Parenting is hard. There are lots of rewards, but the day to day life of it is often not fun at all. It’s work to take care of others and put their needs first. It’s painful to watch my child struggle with sin, especially when it mirrors my own behavior. How can I change my attitude so that I am not constantly frustrated?

For me, I am trying hard to focus on God’s grace. It’s such a beautiful thing. “For while we were yet sinners, Christ died for us.” Rom. 5:8. “For the wages of sin is death, but the gift of God is eternal life through Jesus Christ our Lord.” Rom. 6:23. We don’t get what we deserve. We get grace. That doesn’t mean that God doesn’t deal with our sin, nor does it mean that we can just forget about discipline with our children. But it does mean that my attitude towards my children should be one of grace. The discipline I show them should be out of love and not anger. I should see my children as the blessings they are, and not as “inconveniences.”

Mom Wars

Something has been on my mind a lot lately. I am as guilty of it as the next woman. Call it the “Mom Wars.” The battle lines are drawn. Do you know where you stand?

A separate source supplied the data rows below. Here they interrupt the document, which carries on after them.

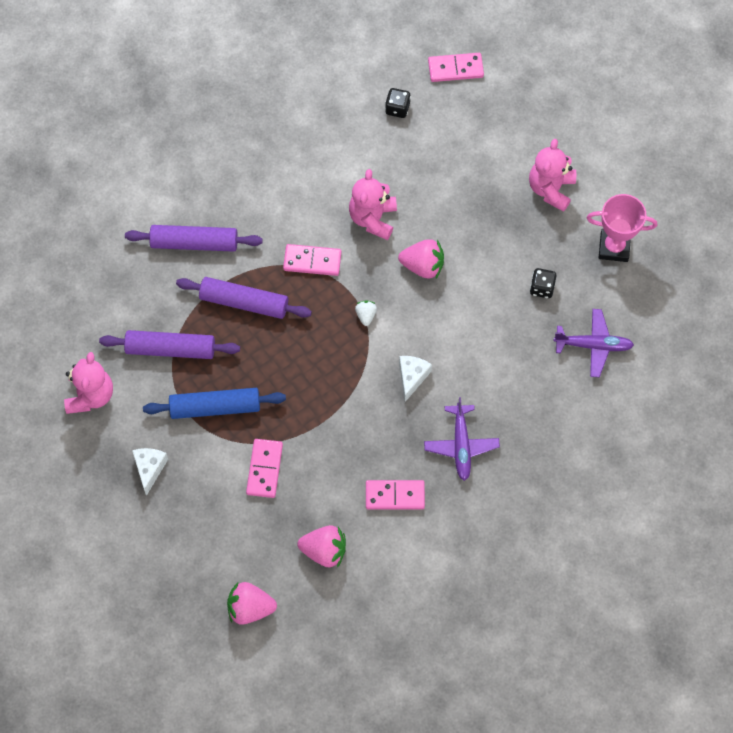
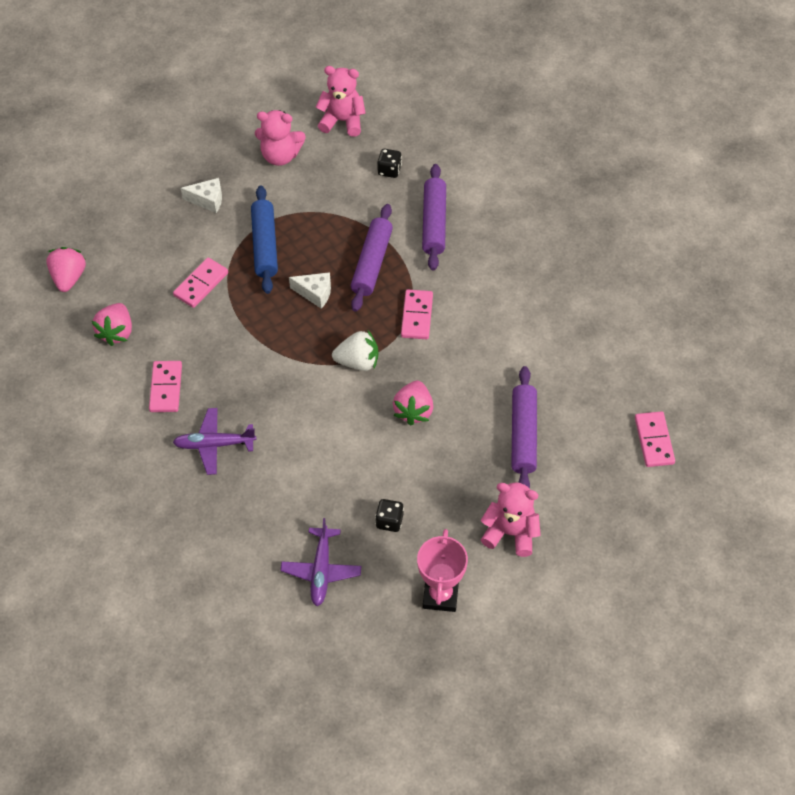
camera: 90 degrees right, 10 degrees down
purple rolling pin [99,330,240,359] -> purple rolling pin moved to [511,366,537,488]
pink domino [246,439,283,498] -> pink domino turned 60 degrees counterclockwise [173,257,228,308]
pink teddy bear [349,169,397,240] -> pink teddy bear moved to [316,66,366,137]
white strawberry [355,300,377,326] -> white strawberry [332,330,378,371], size x1.83
black dice [385,88,411,118] -> black dice moved to [377,149,402,178]
white cheese [399,356,432,402] -> white cheese moved to [289,272,331,309]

* Stay at home, work from home, work outside the home
* Home school, private school, public school
* TV or not
* Organic or not
* Home birth, birth center, hospital
* Epidural or natural
* Co-sleeping or crib
* Bottle or breastfeeding
* Vaccinate or not
* Prius or Suburban

And that’s just a short list.

Where did we as women, especially Christian women, learn to categorize other women? Are we born thinking in these ways? Do we learn early on as we compete with each other?

Do you know the scene at the beginning of Terminator when the terminator goes into the biker bar? He’s looking around sizing up people looking for clothes that will fit him. As women, how easily do we size up a new acquaintance? From first glance, we take in hair, make-up or lack there of, clothes, shoes, jewelry. And that’s just the outside.

Just a few minutes of conversation and we have put this new person in one of two categories: agrees with me or disagrees with me. The former we use to assure ourselves that we are right. The latter we use to feel better about ourselves. As in “at least I’m doing the right thing about …, unlike her.” How easy it is to dismiss someone just because we don’t agree.

Shouldn’t we put aside our differences and support each other? Mothering has to be one of the hardest jobs out there. We need all the support we can get and who best to give it than other mothers. On issues such as those mentioned above, Scripture is silent. As such, each of us is making decisions, with God’s grace, for the best of our families.

Instead of sniping at each other, can’t we love each other and appreciate the difficulty of making these decisions. To be clear, I am not arguing for moral relativism. There are issues on which I believe there are clear right and wrong sides. These issues, however, are rarely the ones we use to divide ourselves up as moms.

As Paul wrote, “I am the chief of sinners.” I know my failings are great, and I pray God will help me. With God’s grace, maybe we can all spend our time building each other up instead of tearing each other down.